Differences in library sizes between reference and query

Is anyone aware of benchmarks that have tested how large differences in library size (i.e. mean total counts per cell) affect integration with scVI and query mapping with scArches? I am working with an scVI model trained on a reference with significantly lower counts per cell compared to the query (where reference mean total count ~ 1000, query mean total count ~ 5000). After query mapping, I see a relationship between total counts for a cell and similarity to the reference. I’m curious to see if other people have looked at this, before going into doing downsampling experiments, since in my case a bunch of other biological factors are correlated with total counts per cell.

From the user guide I get that the scVI model default is to use sum of counts for library size

the recent default for scVI is to treat library size as observed, equal to the total RNA UMI count of a cell.

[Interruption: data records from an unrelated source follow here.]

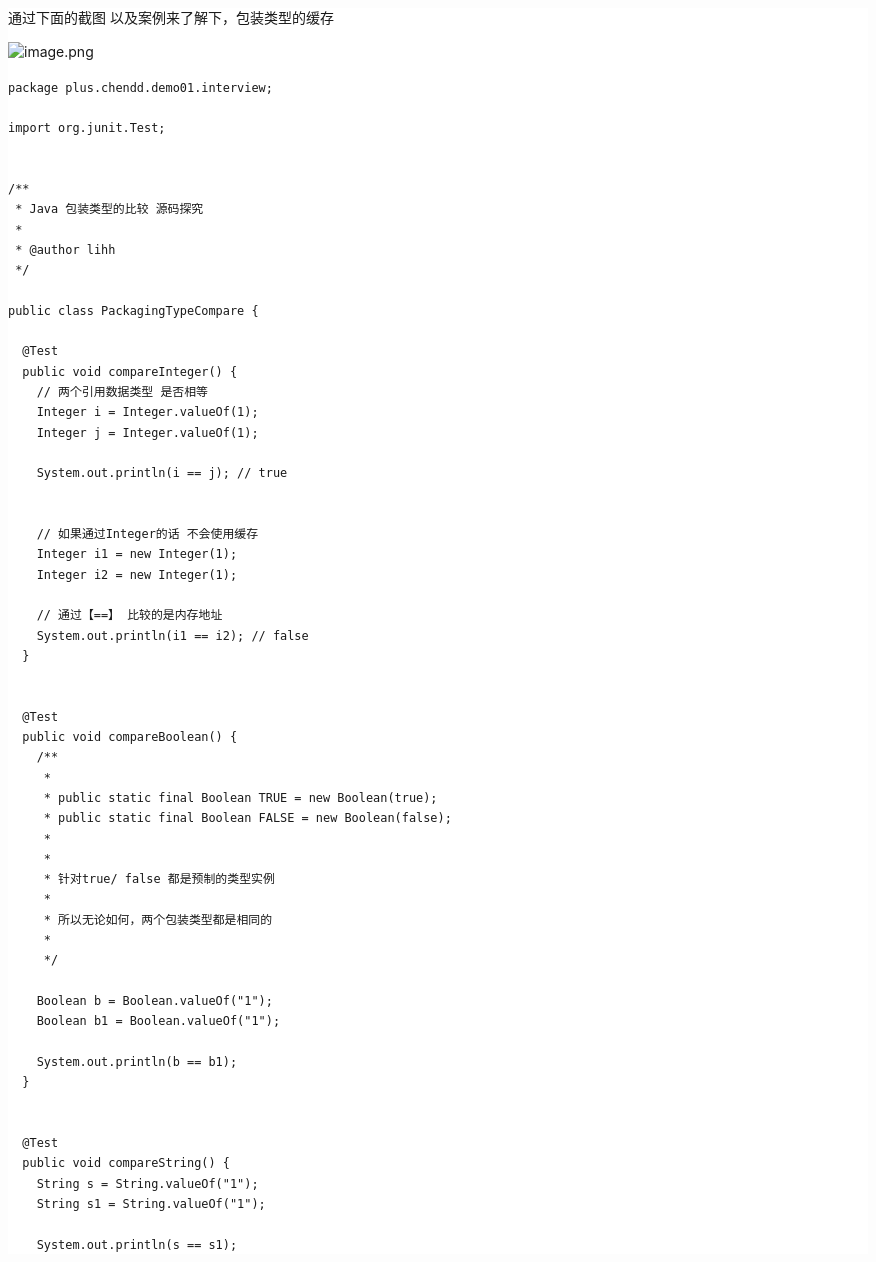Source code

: 
通过下面的截图 以及案例来了解下，包装类型的缓存

![image.png](https://fynotefile.oss-cn-zhangjiakou.aliyuncs.com/fynote/fyfile/30276/1713690351551643648/5077b87c91554023bca256de47a48157.png)

```
package plus.chendd.demo01.interview;

import org.junit.Test;


/**
 * Java 包装类型的比较 源码探究
 *
 * @author lihh
 */

public class PackagingTypeCompare {
  
  @Test
  public void compareInteger() {
    // 两个引用数据类型 是否相等
    Integer i = Integer.valueOf(1);
    Integer j = Integer.valueOf(1);
  
    System.out.println(i == j); // true
  
  
    // 如果通过Integer的话 不会使用缓存
    Integer i1 = new Integer(1);
    Integer i2 = new Integer(1);
  
    // 通过【==】 比较的是内存地址
    System.out.println(i1 == i2); // false
  }
  
  
  @Test
  public void compareBoolean() {
    /**
     *
     * public static final Boolean TRUE = new Boolean(true);
     * public static final Boolean FALSE = new Boolean(false);
     *
     *
     * 针对true/ false 都是预制的类型实例
     *
     * 所以无论如何，两个包装类型都是相同的
     *
     */
  
    Boolean b = Boolean.valueOf("1");
    Boolean b1 = Boolean.valueOf("1");
  
    System.out.println(b == b1);
  }
  
  
  @Test
  public void compareString() {
    String s = String.valueOf("1");
    String s1 = String.valueOf("1");
  
    System.out.println(s == s1);
```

Is training the reference model with use_observed_lib_size=False likely to make a difference here?

Thanks a lot!

Hi, it’s usually not a good idea in my hands. Purely for the latent space, it might be fine but I wouldn’t trust downstream methods like get_normalized_counts or differential expression. In general, I would suggest training from scratch and check whether the same structure shows up. It doesn’t necessarily mean that you are interested in this feature and additionally adding total_counts as continuous covariate key might then help.

Hi @cane11, thanks for the tips. By training from scratch do you mean training an scVI model on concatenated reference and query, instead of using query mapping?

Hi Emma, yes after concatenation or just use the query data if you are not interested in the reference data.